> Quoted passage:
EPTFor those of you unfamiliar with ELO, it's a scoring system used widely in chess and occasionally in other sports. Basically, it works pretty much like the SC2 ladder, in that each player gets a skill rating (like ladder points), and when you win/lose your rating goes up or down based on the rating of your opponent. If you're interested in how this works, check out this article for the technical details.
One of ELO's main features is the limited amount of information needed to calculate it. All you need to update ELO scores are the players' old ratings and the outcomes of all subsequent games. This has some nice mathematical properties (see Markov chain), but mainly its advantage is logistical. Chess has no easily measurable quantities within games (unlike most sports), instead the only data available are wins and losses. In addition, the calculations are fairly simple, and can be done on any basic calculator.
This advantage, which was so helpful for chess in 1960, become somewhat of a hindrance in today's environment. The memoryless properties of ELO mean that every time you update ratings, you end up throwing away a good amount of information. With modern computing, we have the power to examine not just the most recent games, but the entire history of games, should it prove valuable. Also over the last few decades (coinciding with the growth in computing), more advanced statistical techniques using the Bayesian paradigm have been developed to utilize information of that scale. I'll be talking more about these approaches in one of my next posts, as I build an alternative rating system from a Bayesian approach (hopefully either this weekend or sometime next week).
For the time being, I'd like to show you a few main weaknesses of ELO as a predictive tool in the current Starcraft scene through some simple examples.
1) ELO only works in one direction
ELO is a great example of what's known as a "real-time" filter. It works in one direction, updating ratings based on the next stage of results. This works great if all you have are the next stage of results, but if we have the whole history of games then this isn't a good method. When Losira lost to Polt 1-2 in the opening round of the Super Tournament, it looked like Losira was essentially equivalent to the other players exiting in the round of 64. However, now that we know Polt went on to win the whole tournament, it would be great to rethink our evaluation of Losira. ELO has no mechanism for doing this.
2) ELO does poorly with small amounts of games
Here's a quick example. I looked at only the games played in the Homestory Cup #3, pretending that those were the only games of Starcraft ever played. Here is a table showing the top 16 players by ELO:
![[image loading]](http://i.imgur.com/RTSqE.png)

> Exercises:
**1)** Answer these from the post on ELO ratings:
(a) According to the post, what are the only data available in chess?
(b) Who beat Losira in the opening round of the Super Tournament, and by what score?
(c) Which event's games did the writer use for the small-sample example?
**2)** Please quote the post on ELO ratings word for word, between "One of ELO's" and "any basic calculator.", inclusive.
You won't need the records for any of this.

> Records:

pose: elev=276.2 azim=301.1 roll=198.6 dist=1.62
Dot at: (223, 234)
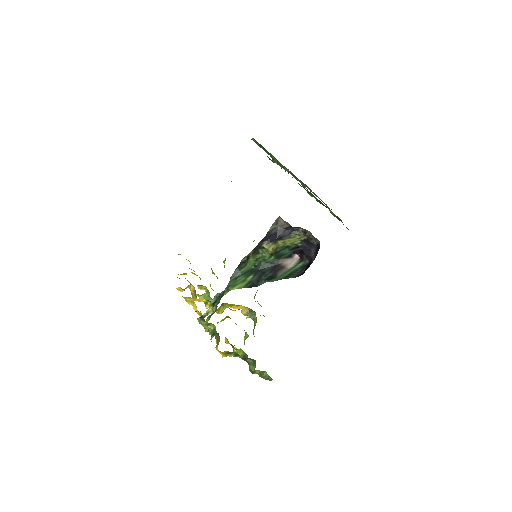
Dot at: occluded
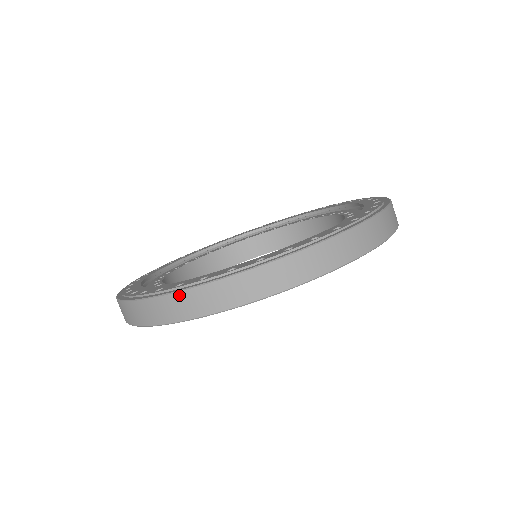
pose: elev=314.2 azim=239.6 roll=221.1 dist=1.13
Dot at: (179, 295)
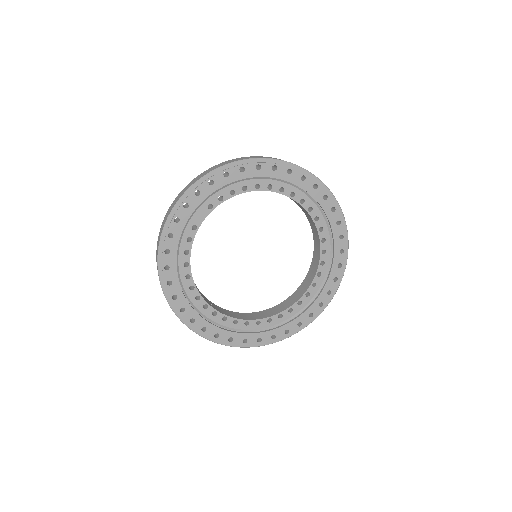
Dot at: (278, 341)
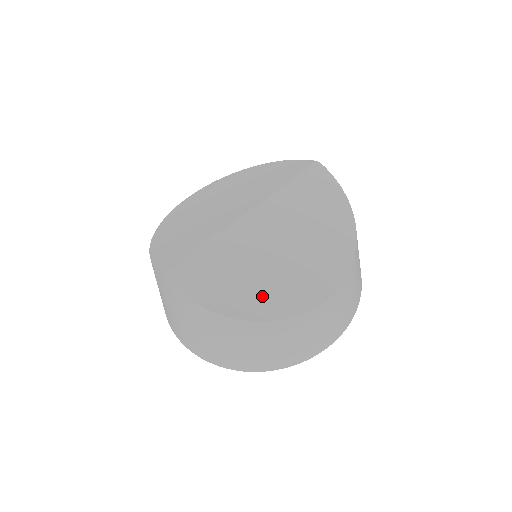
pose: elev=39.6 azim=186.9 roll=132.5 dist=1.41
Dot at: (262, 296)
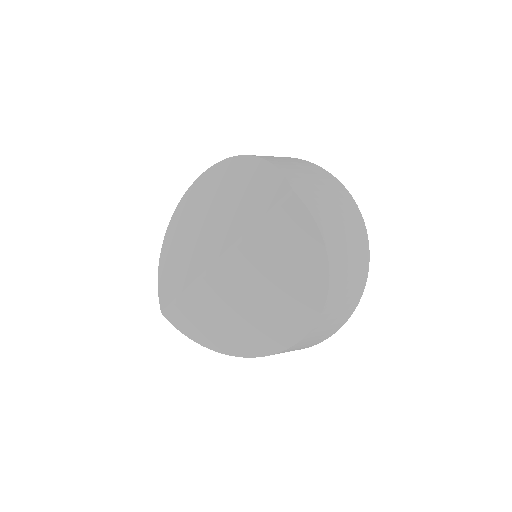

> Complete answers:
**1)**
(a) Wins and losses.
(b) Polt, 1-2.
(c) The Homestory Cup #3.

**2)**
One of ELO's main features is the limited amount of information needed to calculate it. All you need to update ELO scores are the players' old ratings and the outcomes of all subsequent games. This has some nice mathematical properties (see Markov chain), but mainly its advantage is logistical. Chess has no easily measurable quantities within games (unlike most sports), instead the only data available are wins and losses. In addition, the calculations are fairly simple, and can be done on any basic calculator.